(EXERCISE DESCRIPTION): Comb the records below for the string "Залиште" and copy each line where it turns up.

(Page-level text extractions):

• • • •

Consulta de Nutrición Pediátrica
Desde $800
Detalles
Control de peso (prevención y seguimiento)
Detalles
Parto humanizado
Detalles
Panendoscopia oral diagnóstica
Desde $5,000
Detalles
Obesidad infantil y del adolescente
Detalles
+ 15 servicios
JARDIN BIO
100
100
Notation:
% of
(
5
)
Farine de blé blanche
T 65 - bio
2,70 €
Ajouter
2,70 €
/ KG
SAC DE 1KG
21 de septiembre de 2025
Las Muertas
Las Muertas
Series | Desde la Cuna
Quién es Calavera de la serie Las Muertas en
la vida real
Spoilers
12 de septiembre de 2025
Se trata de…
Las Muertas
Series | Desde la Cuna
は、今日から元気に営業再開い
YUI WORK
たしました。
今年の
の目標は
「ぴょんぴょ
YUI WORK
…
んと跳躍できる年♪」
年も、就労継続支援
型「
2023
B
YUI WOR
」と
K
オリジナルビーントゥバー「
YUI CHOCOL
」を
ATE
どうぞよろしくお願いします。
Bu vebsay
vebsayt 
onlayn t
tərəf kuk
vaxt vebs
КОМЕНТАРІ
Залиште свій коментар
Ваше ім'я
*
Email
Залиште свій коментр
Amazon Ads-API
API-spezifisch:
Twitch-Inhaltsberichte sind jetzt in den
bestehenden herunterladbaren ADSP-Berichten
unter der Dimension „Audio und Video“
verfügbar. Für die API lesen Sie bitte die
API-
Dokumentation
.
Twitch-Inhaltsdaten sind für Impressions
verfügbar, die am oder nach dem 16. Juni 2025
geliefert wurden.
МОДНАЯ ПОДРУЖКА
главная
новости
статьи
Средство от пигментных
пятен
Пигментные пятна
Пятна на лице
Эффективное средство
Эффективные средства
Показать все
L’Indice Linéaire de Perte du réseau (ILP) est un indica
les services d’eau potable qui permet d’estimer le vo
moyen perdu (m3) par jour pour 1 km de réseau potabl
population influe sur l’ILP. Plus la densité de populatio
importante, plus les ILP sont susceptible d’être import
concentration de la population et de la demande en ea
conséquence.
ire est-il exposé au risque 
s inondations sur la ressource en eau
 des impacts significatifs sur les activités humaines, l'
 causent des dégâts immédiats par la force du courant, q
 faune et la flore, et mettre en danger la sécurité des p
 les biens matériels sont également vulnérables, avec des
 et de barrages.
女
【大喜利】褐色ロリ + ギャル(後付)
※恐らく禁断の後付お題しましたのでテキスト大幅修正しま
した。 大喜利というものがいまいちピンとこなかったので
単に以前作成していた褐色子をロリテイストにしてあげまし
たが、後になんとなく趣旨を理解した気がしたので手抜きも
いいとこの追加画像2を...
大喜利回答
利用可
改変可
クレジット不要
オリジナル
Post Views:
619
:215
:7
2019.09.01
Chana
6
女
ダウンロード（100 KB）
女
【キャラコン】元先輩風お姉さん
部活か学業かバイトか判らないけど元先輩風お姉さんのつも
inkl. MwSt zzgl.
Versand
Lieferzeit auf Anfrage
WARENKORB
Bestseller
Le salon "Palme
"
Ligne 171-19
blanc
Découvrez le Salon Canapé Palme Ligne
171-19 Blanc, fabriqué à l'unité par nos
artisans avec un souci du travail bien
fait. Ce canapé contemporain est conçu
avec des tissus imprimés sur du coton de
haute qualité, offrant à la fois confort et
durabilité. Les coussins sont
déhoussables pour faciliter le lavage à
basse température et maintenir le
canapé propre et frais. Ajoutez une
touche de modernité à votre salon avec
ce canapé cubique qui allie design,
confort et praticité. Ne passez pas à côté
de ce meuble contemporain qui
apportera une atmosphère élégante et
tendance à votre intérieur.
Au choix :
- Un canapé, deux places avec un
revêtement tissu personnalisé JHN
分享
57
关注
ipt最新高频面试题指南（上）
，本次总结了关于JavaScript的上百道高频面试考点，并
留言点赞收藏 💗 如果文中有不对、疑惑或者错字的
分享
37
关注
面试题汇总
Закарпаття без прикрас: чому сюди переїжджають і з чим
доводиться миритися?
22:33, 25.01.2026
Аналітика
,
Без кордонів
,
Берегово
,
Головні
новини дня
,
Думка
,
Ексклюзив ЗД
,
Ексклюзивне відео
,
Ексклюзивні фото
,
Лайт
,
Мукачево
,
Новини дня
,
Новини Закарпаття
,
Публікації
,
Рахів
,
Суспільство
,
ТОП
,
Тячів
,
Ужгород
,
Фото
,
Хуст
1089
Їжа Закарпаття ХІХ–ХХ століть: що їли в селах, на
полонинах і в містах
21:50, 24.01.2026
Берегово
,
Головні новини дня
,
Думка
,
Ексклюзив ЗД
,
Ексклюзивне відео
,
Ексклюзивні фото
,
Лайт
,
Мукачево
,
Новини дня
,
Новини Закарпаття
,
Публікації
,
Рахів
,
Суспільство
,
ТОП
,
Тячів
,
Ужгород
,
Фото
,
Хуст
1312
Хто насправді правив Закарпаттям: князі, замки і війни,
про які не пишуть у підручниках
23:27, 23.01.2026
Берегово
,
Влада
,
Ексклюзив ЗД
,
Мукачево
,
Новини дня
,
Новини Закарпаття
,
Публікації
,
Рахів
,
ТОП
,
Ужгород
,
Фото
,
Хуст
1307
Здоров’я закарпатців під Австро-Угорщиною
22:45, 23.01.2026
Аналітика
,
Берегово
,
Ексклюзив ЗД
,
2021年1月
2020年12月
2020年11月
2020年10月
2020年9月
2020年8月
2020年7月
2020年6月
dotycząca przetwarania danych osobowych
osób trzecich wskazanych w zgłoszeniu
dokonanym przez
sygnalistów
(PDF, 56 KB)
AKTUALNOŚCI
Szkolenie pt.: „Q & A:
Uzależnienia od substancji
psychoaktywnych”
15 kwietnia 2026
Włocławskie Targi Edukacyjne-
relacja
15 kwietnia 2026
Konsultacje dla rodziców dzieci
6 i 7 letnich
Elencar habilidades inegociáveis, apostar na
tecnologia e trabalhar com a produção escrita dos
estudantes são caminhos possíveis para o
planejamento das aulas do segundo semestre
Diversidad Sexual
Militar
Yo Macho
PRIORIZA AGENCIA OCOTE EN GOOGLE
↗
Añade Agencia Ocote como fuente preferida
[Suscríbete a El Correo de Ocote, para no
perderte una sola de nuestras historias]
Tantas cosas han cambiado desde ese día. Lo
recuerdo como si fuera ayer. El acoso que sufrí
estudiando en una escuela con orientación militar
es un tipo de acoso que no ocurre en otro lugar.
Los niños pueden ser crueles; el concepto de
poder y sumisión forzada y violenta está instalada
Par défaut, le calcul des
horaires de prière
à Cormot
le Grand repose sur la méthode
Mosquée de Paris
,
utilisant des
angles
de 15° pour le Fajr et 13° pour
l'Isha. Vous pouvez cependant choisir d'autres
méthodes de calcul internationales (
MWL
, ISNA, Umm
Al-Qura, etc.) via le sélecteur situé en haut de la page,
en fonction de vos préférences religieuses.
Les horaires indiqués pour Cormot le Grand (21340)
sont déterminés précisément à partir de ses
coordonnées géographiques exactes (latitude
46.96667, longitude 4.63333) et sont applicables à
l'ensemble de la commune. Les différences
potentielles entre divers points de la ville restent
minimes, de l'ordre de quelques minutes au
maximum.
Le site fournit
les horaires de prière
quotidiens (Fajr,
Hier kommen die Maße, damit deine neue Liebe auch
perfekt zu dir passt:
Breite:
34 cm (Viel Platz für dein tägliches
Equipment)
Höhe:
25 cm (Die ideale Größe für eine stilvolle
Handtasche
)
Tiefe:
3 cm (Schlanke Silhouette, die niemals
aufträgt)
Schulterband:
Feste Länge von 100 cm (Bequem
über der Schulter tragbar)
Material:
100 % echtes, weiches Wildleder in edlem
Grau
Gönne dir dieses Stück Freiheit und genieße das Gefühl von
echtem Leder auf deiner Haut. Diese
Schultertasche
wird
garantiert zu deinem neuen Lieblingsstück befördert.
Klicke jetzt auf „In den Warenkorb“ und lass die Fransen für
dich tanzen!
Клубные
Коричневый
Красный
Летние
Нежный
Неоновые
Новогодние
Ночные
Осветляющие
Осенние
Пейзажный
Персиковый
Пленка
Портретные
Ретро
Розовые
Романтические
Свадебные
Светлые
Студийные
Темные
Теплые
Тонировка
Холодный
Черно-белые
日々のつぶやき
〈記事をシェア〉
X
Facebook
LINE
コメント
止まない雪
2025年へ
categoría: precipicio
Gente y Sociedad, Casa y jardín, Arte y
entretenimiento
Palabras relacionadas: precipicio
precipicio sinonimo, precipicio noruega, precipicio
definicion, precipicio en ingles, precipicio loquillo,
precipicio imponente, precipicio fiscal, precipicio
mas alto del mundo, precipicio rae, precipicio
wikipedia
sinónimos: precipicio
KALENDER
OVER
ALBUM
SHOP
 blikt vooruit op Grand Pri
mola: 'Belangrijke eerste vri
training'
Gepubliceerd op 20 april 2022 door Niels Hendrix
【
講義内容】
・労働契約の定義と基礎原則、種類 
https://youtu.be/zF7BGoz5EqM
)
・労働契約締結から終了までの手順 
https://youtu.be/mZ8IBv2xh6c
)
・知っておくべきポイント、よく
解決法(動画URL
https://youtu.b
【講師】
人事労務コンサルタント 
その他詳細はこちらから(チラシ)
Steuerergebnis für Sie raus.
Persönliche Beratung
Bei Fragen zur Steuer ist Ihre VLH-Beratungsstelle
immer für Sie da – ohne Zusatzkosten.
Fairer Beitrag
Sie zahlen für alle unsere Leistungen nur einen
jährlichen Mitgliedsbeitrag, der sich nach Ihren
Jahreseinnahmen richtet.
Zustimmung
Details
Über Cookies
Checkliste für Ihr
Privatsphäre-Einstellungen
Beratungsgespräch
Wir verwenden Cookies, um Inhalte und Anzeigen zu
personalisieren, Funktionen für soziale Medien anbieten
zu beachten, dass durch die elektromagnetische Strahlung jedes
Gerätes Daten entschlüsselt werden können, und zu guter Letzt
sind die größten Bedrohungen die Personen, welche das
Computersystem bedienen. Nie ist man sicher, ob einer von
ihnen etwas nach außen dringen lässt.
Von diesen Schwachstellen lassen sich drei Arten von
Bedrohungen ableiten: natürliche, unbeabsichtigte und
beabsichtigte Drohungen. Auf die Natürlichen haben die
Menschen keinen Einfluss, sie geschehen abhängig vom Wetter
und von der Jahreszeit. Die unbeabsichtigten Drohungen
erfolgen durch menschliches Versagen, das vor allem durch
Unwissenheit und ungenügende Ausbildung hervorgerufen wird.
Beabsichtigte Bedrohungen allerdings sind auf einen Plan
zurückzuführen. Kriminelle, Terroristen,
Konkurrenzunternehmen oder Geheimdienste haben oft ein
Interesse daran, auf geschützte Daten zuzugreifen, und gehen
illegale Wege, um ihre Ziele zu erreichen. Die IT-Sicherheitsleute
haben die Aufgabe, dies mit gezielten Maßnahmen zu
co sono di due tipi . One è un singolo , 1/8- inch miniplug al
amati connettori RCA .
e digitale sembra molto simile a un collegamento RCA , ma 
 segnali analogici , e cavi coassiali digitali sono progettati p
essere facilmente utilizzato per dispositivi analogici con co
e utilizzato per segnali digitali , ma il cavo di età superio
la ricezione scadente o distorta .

• • • •

(OUTPUT FOR THIS EXERCISE):
Залиште свій коментар
Залиште свій коментр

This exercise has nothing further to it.